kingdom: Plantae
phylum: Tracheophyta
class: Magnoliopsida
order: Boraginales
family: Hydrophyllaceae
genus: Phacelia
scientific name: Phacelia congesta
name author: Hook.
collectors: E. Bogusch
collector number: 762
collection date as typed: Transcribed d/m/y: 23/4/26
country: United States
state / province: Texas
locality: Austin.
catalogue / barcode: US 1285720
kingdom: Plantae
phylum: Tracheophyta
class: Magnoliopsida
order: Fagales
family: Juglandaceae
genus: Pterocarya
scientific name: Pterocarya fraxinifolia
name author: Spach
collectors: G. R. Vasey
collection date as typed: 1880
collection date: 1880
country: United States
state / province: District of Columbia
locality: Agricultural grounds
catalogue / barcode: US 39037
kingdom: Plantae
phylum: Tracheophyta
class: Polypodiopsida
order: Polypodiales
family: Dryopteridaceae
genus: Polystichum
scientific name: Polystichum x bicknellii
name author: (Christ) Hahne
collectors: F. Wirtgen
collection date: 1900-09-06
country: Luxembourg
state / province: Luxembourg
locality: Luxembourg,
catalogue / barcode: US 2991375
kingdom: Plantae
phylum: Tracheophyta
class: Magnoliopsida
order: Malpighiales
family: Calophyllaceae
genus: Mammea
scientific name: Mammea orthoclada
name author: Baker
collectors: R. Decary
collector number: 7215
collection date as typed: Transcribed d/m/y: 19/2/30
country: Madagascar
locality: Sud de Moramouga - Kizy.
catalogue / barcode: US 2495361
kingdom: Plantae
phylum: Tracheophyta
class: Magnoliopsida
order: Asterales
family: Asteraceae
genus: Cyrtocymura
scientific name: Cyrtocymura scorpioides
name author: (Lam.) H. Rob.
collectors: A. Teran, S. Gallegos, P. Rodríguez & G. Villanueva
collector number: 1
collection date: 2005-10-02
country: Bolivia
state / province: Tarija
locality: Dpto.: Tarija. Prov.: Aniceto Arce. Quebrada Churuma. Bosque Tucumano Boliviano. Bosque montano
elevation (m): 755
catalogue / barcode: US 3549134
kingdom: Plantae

Aim of the exercise — Return every line of the records, unchanged, from the very first line through the line that contains "genus: Cyrtocymura", including both of those lines.

Solution for this exercise —
kingdom: Plantae
phylum: Tracheophyta
class: Magnoliopsida
order: Boraginales
family: Hydrophyllaceae
genus: Phacelia
scientific name: Phacelia congesta
name author: Hook.
collectors: E. Bogusch
collector number: 762
collection date as typed: Transcribed d/m/y: 23/4/26
country: United States
state / province: Texas
locality: Austin.
catalogue / barcode: US 1285720
kingdom: Plantae
phylum: Tracheophyta
class: Magnoliopsida
order: Fagales
family: Juglandaceae
genus: Pterocarya
scientific name: Pterocarya fraxinifolia
name author: Spach
collectors: G. R. Vasey
collection date as typed: 1880
collection date: 1880
country: United States
state / province: District of Columbia
locality: Agricultural grounds
catalogue / barcode: US 39037
kingdom: Plantae
phylum: Tracheophyta
class: Polypodiopsida
order: Polypodiales
family: Dryopteridaceae
genus: Polystichum
scientific name: Polystichum x bicknellii
name author: (Christ) Hahne
collectors: F. Wirtgen
collection date: 1900-09-06
country: Luxembourg
state / province: Luxembourg
locality: Luxembourg,
catalogue / barcode: US 2991375
kingdom: Plantae
phylum: Tracheophyta
class: Magnoliopsida
order: Malpighiales
family: Calophyllaceae
genus: Mammea
scientific name: Mammea orthoclada
name author: Baker
collectors: R. Decary
collector number: 7215
collection date as typed: Transcribed d/m/y: 19/2/30
country: Madagascar
locality: Sud de Moramouga - Kizy.
catalogue / barcode: US 2495361
kingdom: Plantae
phylum: Tracheophyta
class: Magnoliopsida
order: Asterales
family: Asteraceae
genus: Cyrtocymura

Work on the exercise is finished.